DIRECTIONS: Which lines of the data below contain the string "watch"? Copy each such line in full, and treat uppercase and lowercase letters as different.

ROWS:
:::::

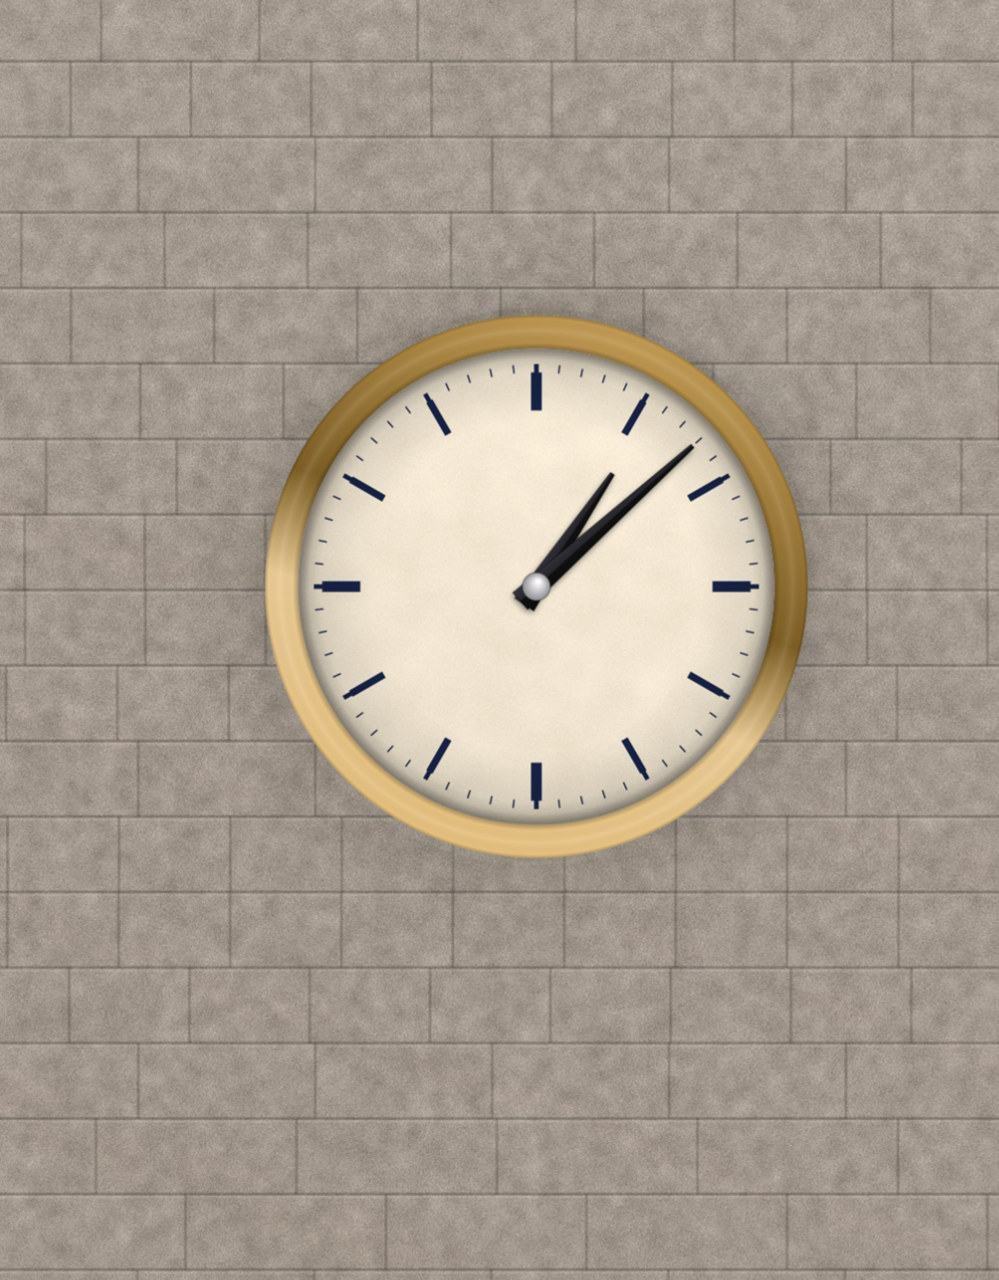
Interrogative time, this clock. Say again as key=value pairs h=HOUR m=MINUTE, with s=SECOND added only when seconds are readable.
h=1 m=8
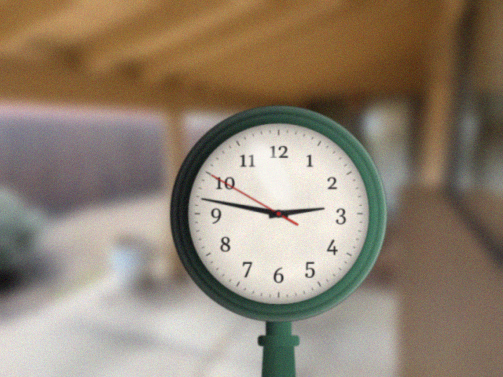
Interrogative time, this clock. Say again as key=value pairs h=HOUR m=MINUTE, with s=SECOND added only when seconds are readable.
h=2 m=46 s=50
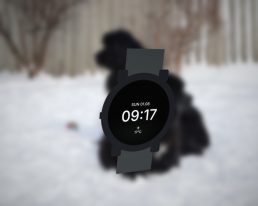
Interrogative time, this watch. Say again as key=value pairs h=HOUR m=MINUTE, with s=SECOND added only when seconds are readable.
h=9 m=17
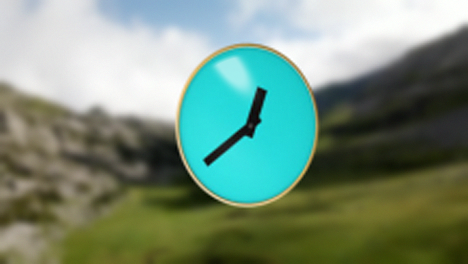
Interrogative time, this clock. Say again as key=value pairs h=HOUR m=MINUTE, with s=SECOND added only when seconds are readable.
h=12 m=39
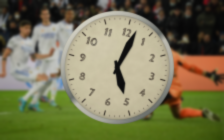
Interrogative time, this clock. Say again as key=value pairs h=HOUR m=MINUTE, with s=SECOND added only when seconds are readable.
h=5 m=2
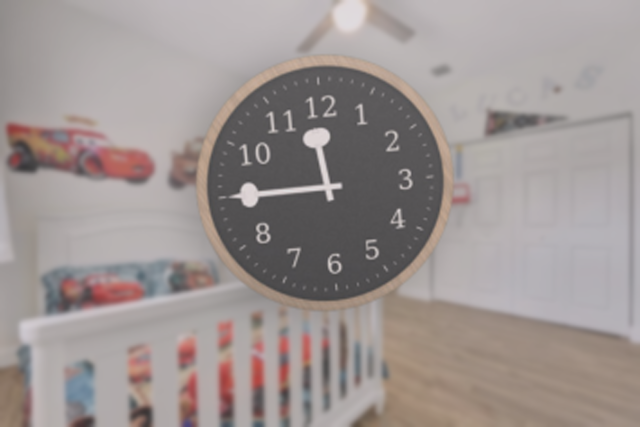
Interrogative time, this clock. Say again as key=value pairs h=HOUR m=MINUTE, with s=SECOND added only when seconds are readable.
h=11 m=45
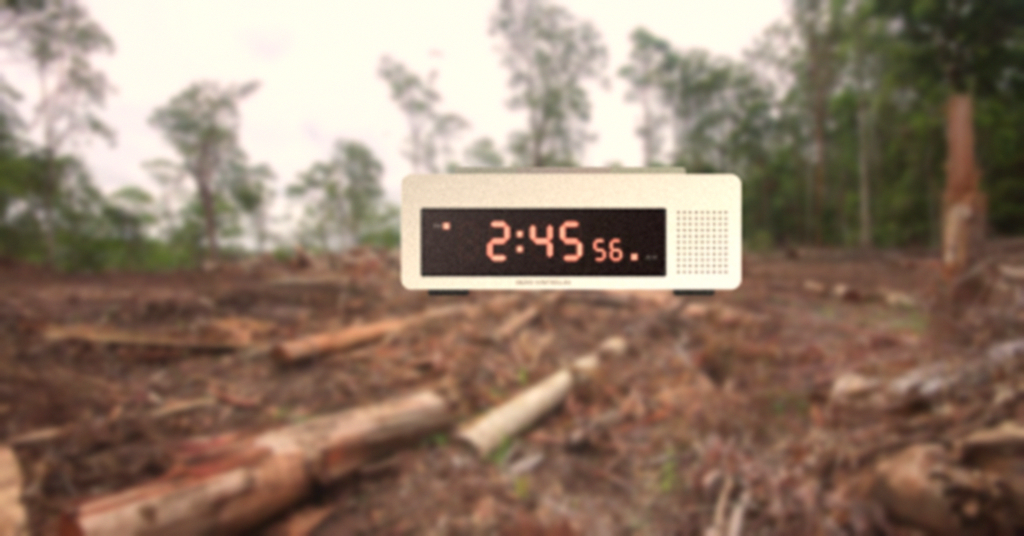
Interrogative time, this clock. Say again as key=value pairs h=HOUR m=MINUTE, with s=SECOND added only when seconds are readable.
h=2 m=45 s=56
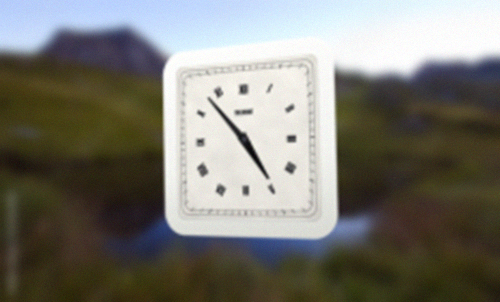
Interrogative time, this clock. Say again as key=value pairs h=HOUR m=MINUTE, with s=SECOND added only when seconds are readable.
h=4 m=53
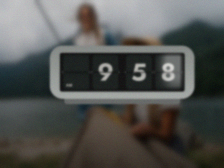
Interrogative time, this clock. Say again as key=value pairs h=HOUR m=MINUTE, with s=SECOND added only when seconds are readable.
h=9 m=58
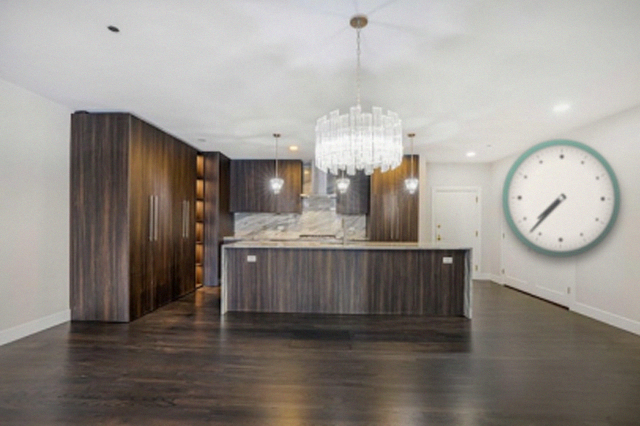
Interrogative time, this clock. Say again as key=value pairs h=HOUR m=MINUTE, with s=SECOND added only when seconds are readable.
h=7 m=37
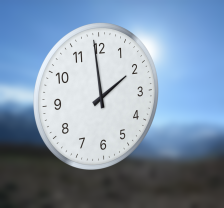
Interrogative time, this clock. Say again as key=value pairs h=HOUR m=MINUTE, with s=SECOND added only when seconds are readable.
h=1 m=59
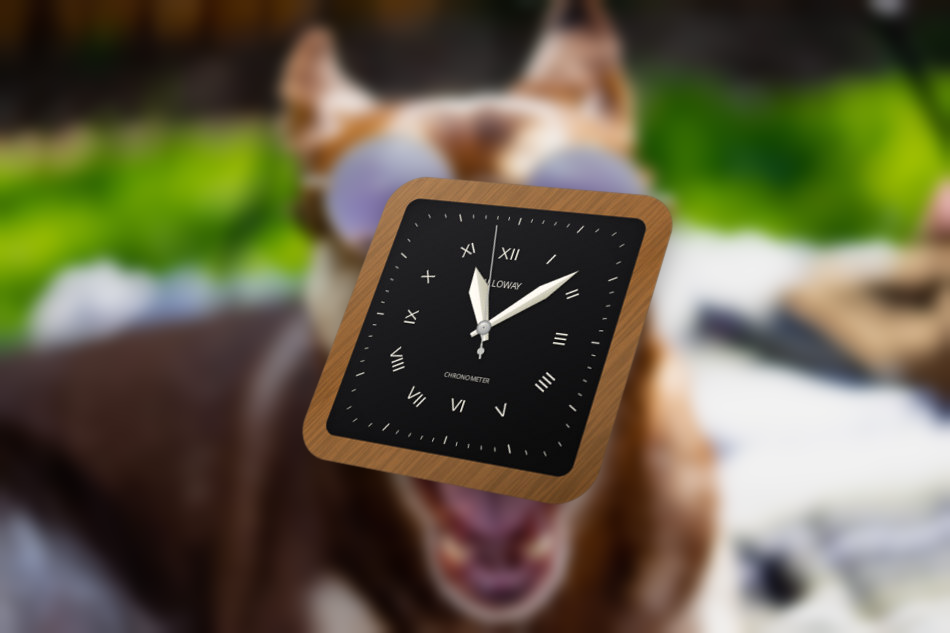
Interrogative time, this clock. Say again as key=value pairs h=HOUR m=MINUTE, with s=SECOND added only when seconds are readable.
h=11 m=7 s=58
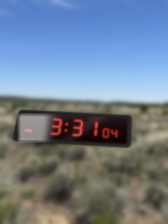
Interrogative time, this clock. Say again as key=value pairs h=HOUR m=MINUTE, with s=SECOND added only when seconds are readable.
h=3 m=31 s=4
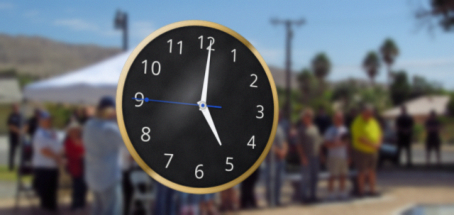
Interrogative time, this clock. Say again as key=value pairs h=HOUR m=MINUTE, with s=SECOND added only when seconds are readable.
h=5 m=0 s=45
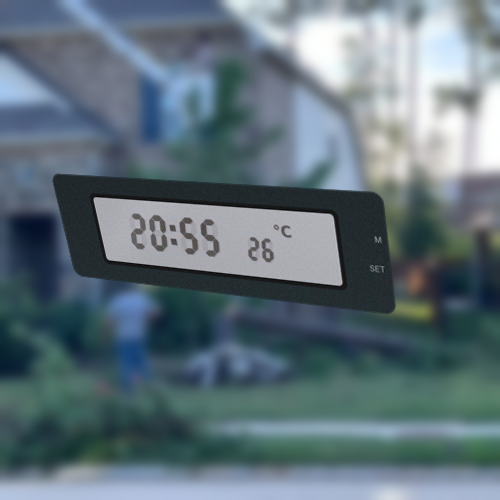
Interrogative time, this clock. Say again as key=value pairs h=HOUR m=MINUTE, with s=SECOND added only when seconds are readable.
h=20 m=55
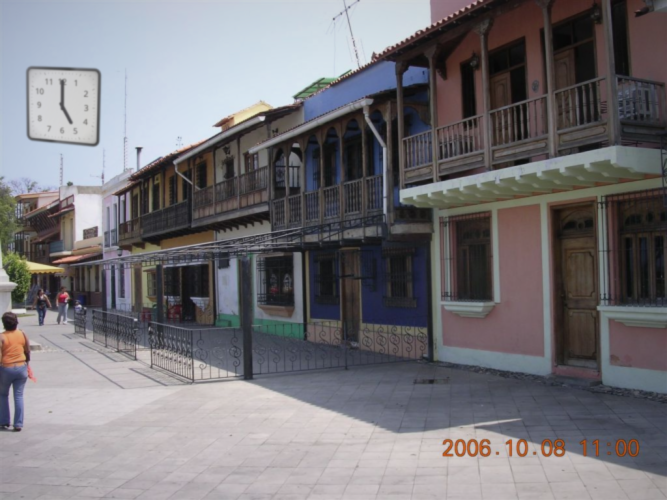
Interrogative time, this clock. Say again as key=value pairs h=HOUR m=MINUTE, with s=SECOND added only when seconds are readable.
h=5 m=0
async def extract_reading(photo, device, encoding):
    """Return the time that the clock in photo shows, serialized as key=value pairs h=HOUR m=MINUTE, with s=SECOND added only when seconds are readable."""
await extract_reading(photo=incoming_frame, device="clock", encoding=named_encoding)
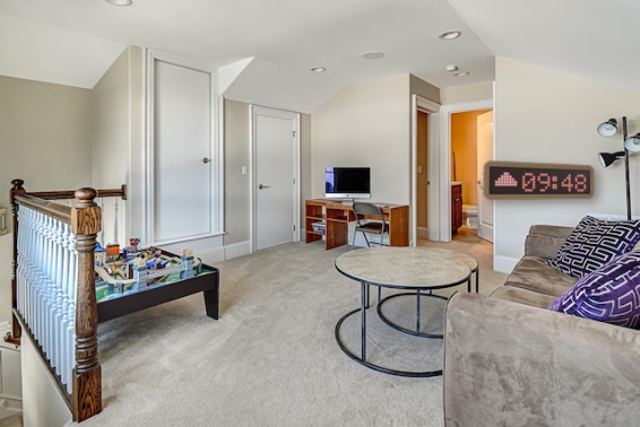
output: h=9 m=48
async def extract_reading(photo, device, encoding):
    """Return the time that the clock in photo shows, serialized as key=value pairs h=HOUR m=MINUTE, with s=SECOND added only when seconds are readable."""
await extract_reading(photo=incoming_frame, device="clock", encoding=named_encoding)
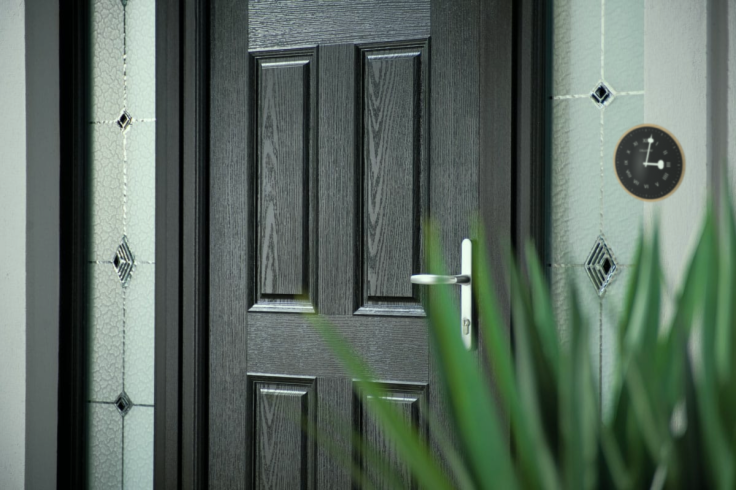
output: h=3 m=2
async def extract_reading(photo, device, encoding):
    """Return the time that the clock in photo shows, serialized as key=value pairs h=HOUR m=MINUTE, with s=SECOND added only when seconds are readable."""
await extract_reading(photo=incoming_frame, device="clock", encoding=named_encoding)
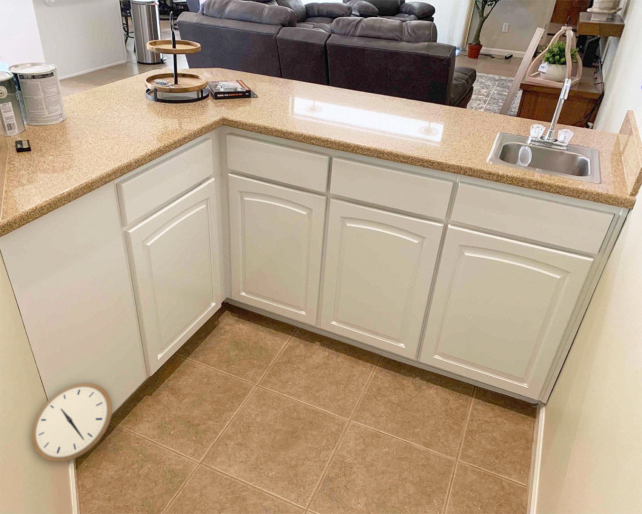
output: h=10 m=22
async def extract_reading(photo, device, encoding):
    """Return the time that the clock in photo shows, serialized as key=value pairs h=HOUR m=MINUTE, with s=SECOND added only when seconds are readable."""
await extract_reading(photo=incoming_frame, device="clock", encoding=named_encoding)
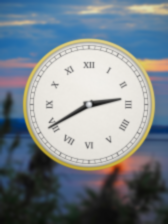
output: h=2 m=40
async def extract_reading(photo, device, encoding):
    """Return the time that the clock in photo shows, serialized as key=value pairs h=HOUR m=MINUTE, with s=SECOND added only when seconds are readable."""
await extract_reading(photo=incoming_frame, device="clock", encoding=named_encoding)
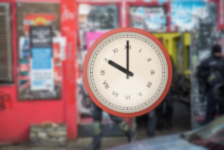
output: h=10 m=0
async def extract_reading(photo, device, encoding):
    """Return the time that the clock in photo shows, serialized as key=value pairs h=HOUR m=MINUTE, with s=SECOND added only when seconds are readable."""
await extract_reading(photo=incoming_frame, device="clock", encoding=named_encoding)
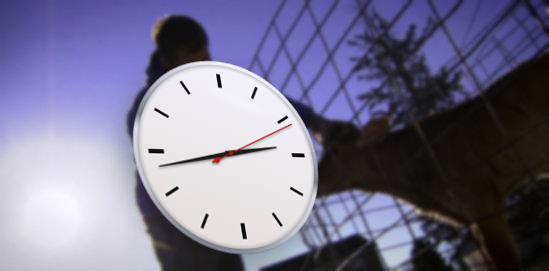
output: h=2 m=43 s=11
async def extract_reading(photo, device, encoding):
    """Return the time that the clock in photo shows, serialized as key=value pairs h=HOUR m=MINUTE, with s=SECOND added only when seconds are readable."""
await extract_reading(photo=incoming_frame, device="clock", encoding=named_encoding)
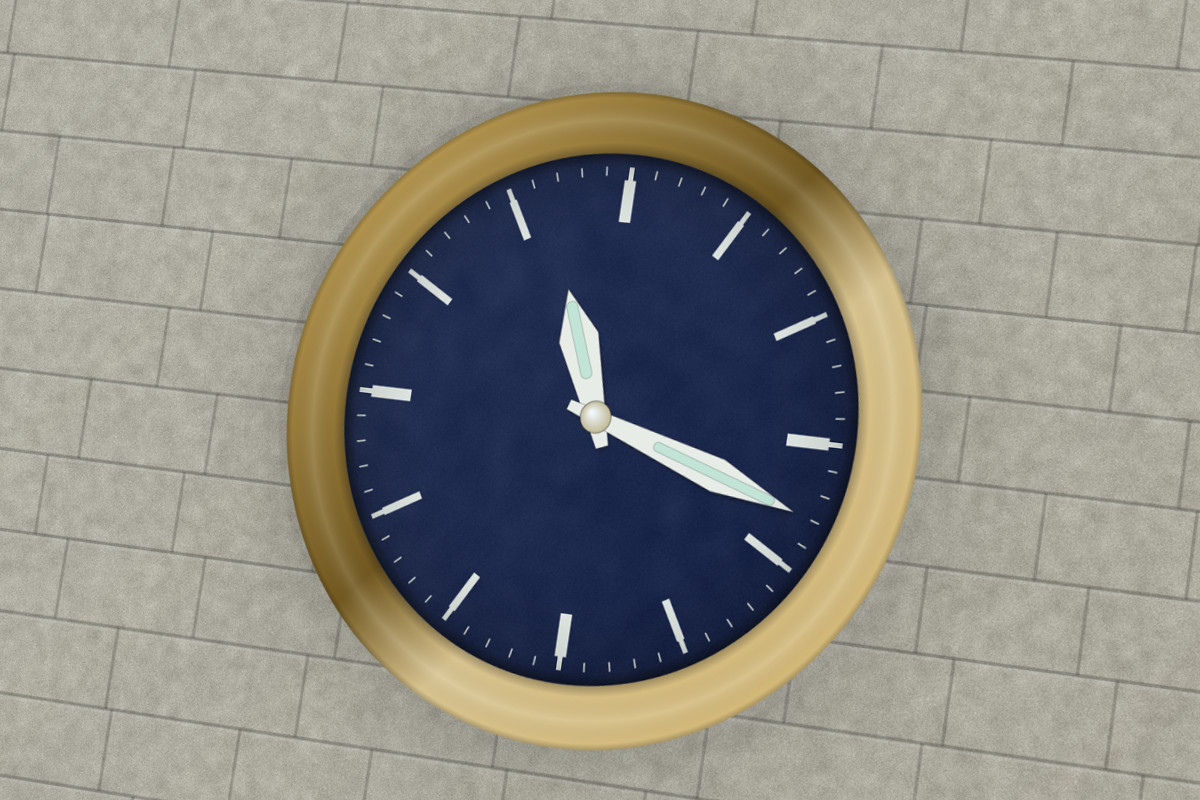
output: h=11 m=18
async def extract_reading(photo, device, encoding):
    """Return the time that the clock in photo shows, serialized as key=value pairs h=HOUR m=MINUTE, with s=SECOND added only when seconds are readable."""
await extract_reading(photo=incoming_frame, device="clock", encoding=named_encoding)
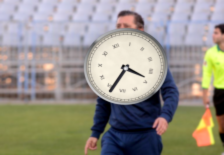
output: h=4 m=39
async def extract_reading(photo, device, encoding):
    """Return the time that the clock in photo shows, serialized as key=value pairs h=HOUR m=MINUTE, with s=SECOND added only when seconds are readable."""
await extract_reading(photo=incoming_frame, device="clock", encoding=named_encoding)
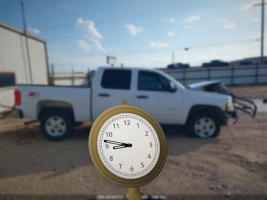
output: h=8 m=47
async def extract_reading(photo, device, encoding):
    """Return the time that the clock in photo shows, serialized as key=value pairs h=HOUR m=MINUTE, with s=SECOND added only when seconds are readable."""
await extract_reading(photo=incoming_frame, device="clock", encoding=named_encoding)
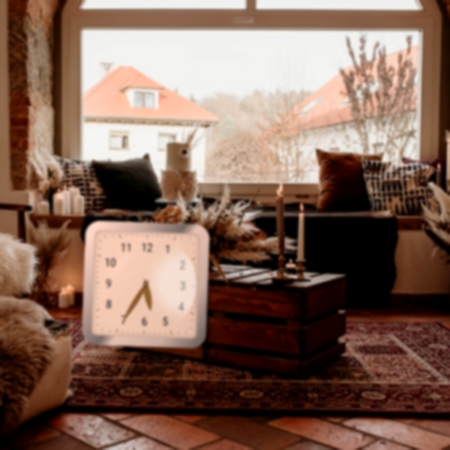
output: h=5 m=35
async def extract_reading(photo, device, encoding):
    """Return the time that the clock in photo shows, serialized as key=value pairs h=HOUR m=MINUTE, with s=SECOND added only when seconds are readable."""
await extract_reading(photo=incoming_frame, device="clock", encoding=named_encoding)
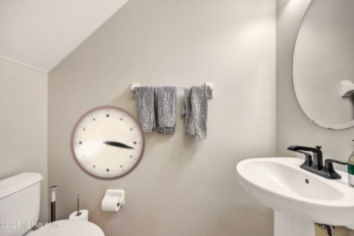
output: h=3 m=17
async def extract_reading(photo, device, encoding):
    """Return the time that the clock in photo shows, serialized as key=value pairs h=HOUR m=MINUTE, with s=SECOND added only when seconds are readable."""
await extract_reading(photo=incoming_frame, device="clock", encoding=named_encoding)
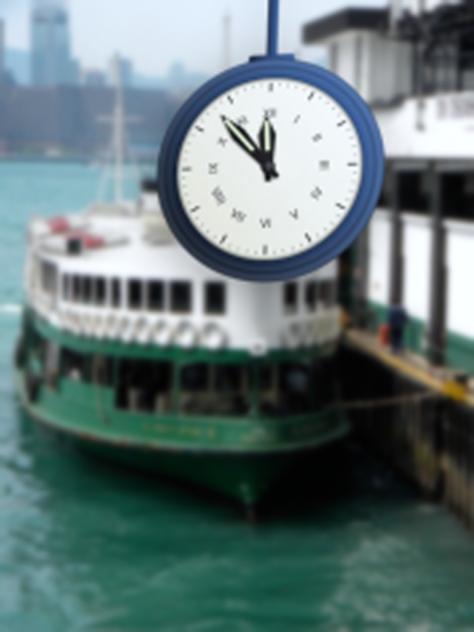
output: h=11 m=53
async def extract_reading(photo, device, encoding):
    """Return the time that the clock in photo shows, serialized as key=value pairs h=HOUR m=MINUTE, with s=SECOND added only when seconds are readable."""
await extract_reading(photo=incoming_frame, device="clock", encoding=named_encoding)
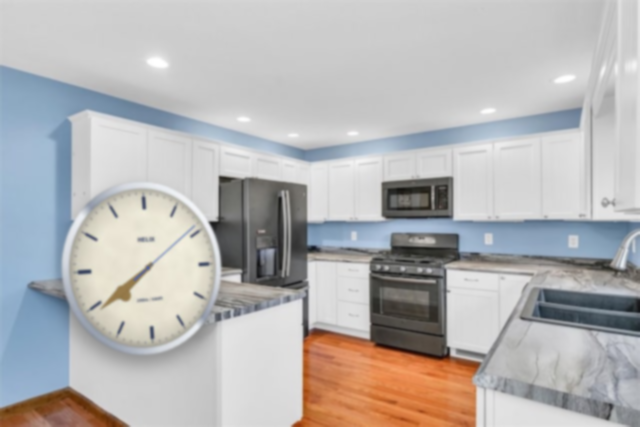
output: h=7 m=39 s=9
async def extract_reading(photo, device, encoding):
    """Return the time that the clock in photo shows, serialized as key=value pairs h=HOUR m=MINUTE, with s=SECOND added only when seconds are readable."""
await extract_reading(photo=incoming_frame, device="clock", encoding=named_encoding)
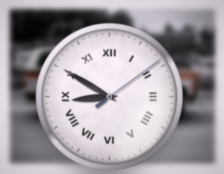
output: h=8 m=50 s=9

:::::

SOLUTION BELOW:
Interrogative time, this watch. Say again as key=value pairs h=HOUR m=MINUTE, with s=SECOND added only when seconds are readable.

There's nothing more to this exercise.